*TASK*. From the data below, retype exactly the lines starting with the one that contains "right eye: (392, 386)" and ending with the one that contains "right back paw: (629, 577)", both included.

*RECORDS SUPPLIED*.
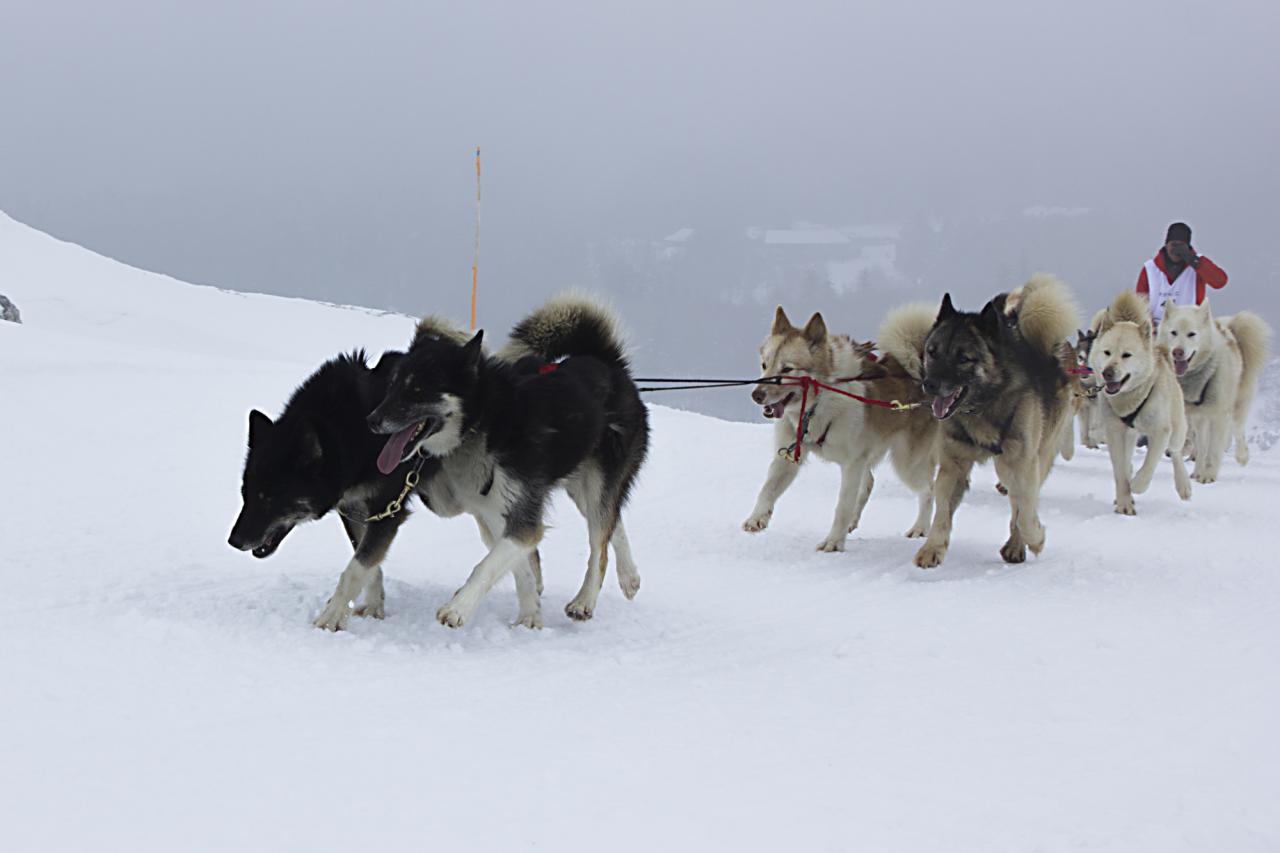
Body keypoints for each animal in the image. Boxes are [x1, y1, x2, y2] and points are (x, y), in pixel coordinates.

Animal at [368, 295, 650, 627]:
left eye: (416, 390)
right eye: (392, 386)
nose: (372, 421)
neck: (484, 422)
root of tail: (605, 361)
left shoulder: (523, 518)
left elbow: (488, 565)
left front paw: (458, 608)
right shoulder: (494, 510)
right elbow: (521, 568)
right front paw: (530, 616)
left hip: (597, 484)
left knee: (600, 543)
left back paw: (584, 600)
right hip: (579, 484)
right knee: (612, 522)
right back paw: (629, 577)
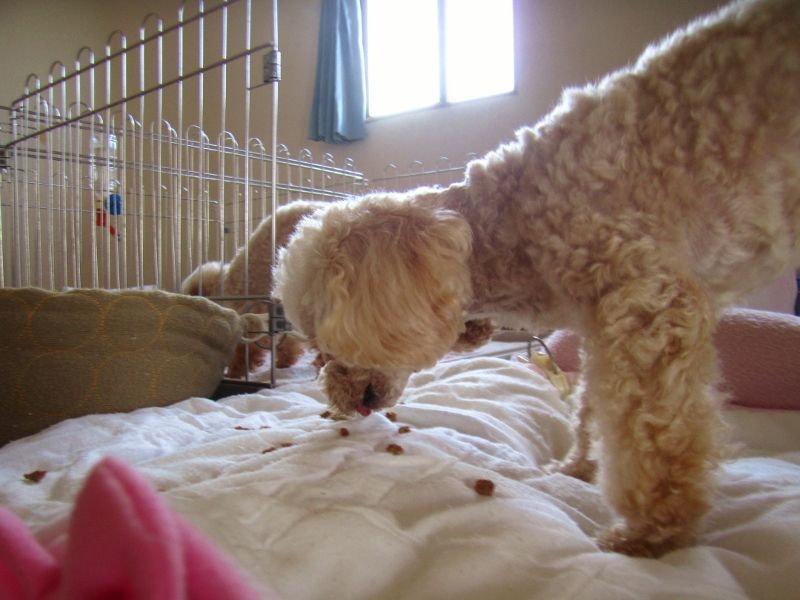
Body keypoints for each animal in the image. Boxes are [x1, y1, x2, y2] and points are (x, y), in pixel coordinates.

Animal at [273, 0, 800, 557]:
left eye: (328, 343)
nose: (340, 400)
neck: (512, 216)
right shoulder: (602, 324)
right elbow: (594, 405)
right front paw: (579, 467)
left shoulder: (649, 307)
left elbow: (652, 434)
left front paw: (650, 532)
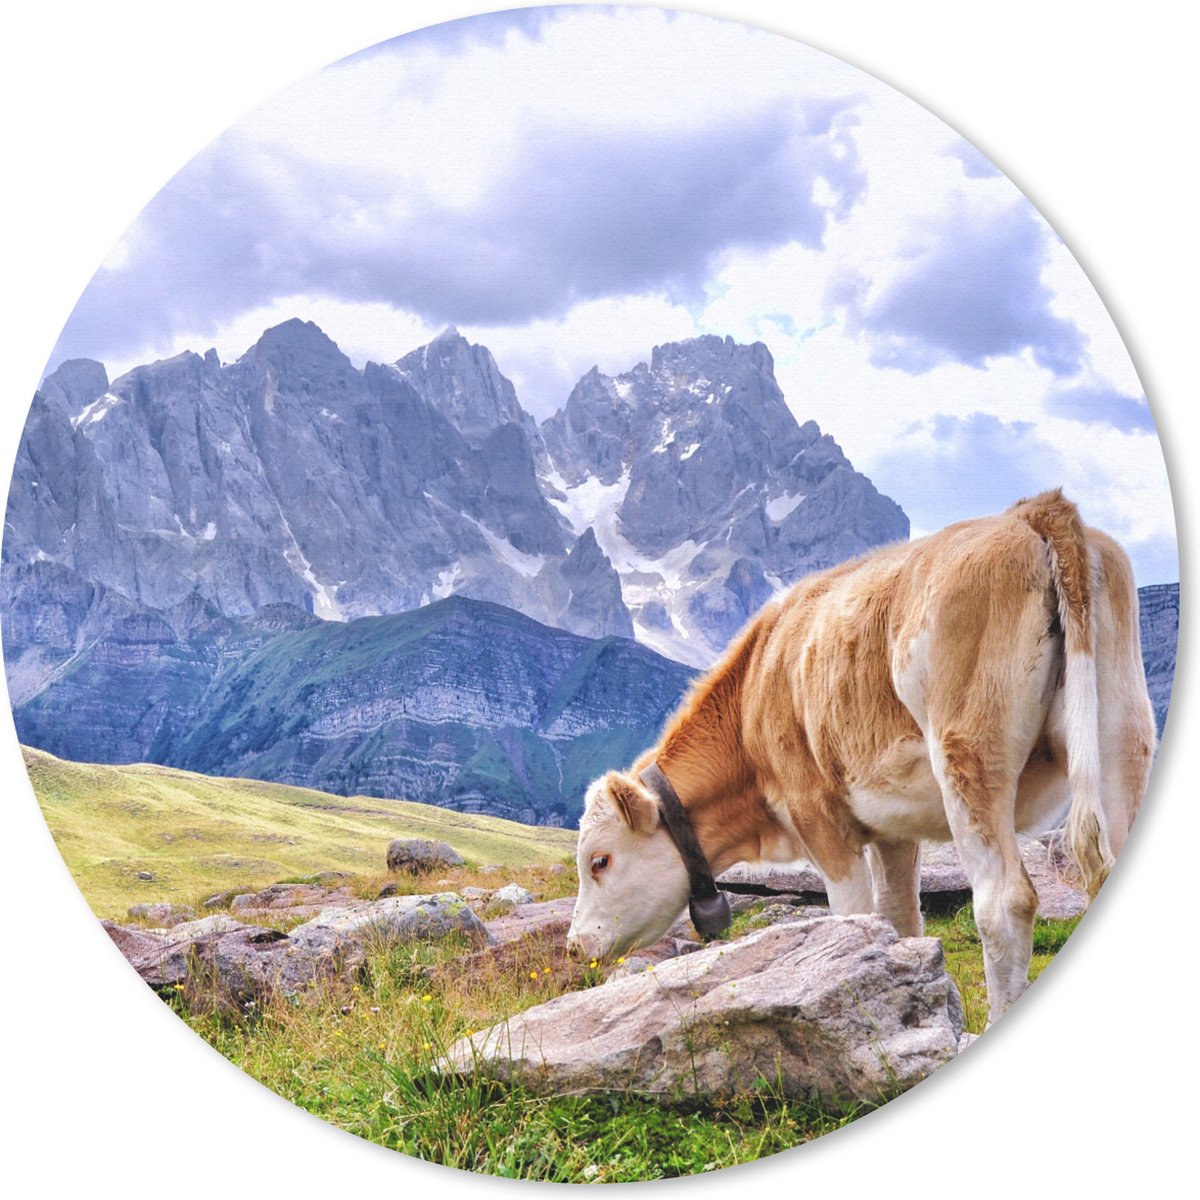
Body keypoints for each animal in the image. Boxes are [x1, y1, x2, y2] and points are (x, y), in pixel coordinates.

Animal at [567, 491, 1157, 1024]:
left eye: (600, 860)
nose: (574, 946)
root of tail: (1034, 511)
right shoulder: (893, 829)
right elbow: (899, 920)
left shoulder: (818, 816)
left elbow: (852, 919)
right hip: (1121, 736)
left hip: (969, 754)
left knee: (1003, 902)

*TASK RESPONSE*.
right eye: (392, 386)
nose: (372, 421)
neck: (484, 422)
root of tail: (605, 361)
left shoulder: (523, 518)
left elbow: (488, 565)
left front paw: (458, 608)
right shoulder: (494, 510)
right elbow: (521, 568)
right front paw: (530, 616)
left hip: (597, 484)
left knee: (600, 543)
left back paw: (584, 600)
right hip: (579, 484)
right knee: (612, 522)
right back paw: (629, 577)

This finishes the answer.